I froze. I could feel the power of his geas pushing against me, demanding. This was apparently an acceptable action in the negotiation, and I was aware of being powerless to deny him.
“I will tell you everything I know. Every conversation. Every detail I can recall. I will willingly tell you everything to use as you will. In return for my guaranteed safety and release.”
He opened his eyes and looked at me. I saw desperation and hope. Clearly, he thought he’d played a trump; he might even have believed that everything else was just a ploy to get him to break.
I nodded. “I reject your terms.” I pushed the gun into his head again. “Mageshkumar.”
The floor unde
r my feet began to tremble.
“Holy fucked,” Claire muttered.
Fallon was in my ear, leaning down, smelling like tobacco and coffee. “Lemuel, I urge you to think—”
“Mr. Harrows?”
“Please,” he said in a soft, low voice. “There is a price. And I must pay it. Please.”
I nodded. “I will release you. And guarantee your safety. In exchange for Pitr Mageshkumar. Alive.”
A low, agonizing tearing noise became audible. The Negotiator was sweating. Rivulets of sweat rolled down his pale face, the sharp angles.
The kurre-nikas was an immense Fabrication, running on an ocean of gas. The Negotiator’s geas was an old and powerful spell applied by an enustari. I had set something in motion, and I didn’t know if it was powerful enough, or how the gears of both machines would grind against one another.
We were going to find out.
“Mr. Vonnegan,” he whimpered, slumping, “please.” He looked away, lips moving with nervous energy. “I would remove myself. I would end it all. A blade across the neck, a waste, I would waste my lifeblood. I would. But I am prevented.” He closed his eyes. “I am prevented. Even by someone else’s hand, I cannot.”
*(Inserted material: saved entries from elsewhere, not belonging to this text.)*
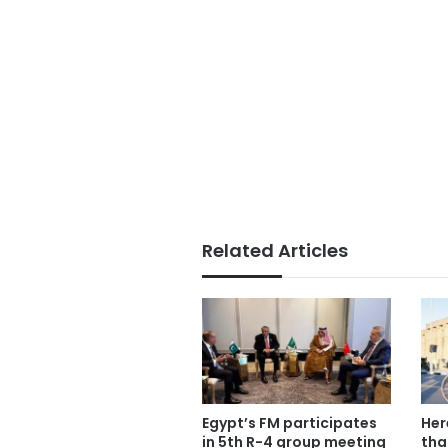
Related Articles
Egypt’s FM participates
Her
in 5th R-4 group meeting
tha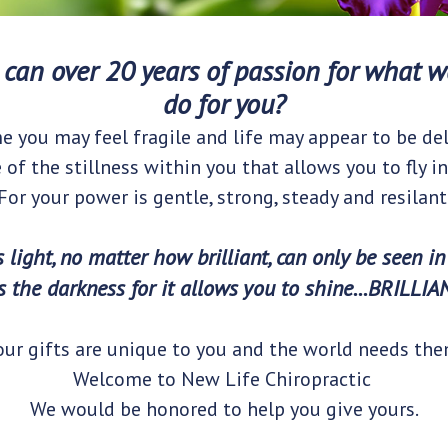
can over 20 years of passion for what we
do for you?
e you may feel fragile and life may appear to be del
e of the stillness within you that allows you to fly in
For your power is gentle, strong, steady and resilant
s light, no matter how brilliant, can only be seen in
s the darkness for it allows you to shine...BRILLIA
our gifts are unique to you and the world needs the
Welcome to New Life Chiropractic
We would be honored to help you give yours.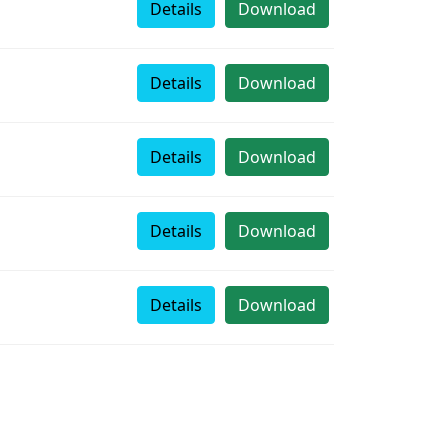
Details
Download
Details
Download
Details
Download
Details
Download
Details
Download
I just waited. The geas had rules, and every Trickster knew where there were rules there were tricks. I just let him work it out for himself: If he couldn’t allow himself to die, he was out of options.
The hum had gotten loud enough to make it difficult to hear anything else. The floor was dancing under us like we were on a ship going down.
“Please!”
I paused for breath. “I will count to three! One—”
“Very well! I accept your terms!”
Something exploded. Everything went black.
46. IN THE DREAM, AS ALWAYS, Claire had been set on fire. As she burned, she shrank.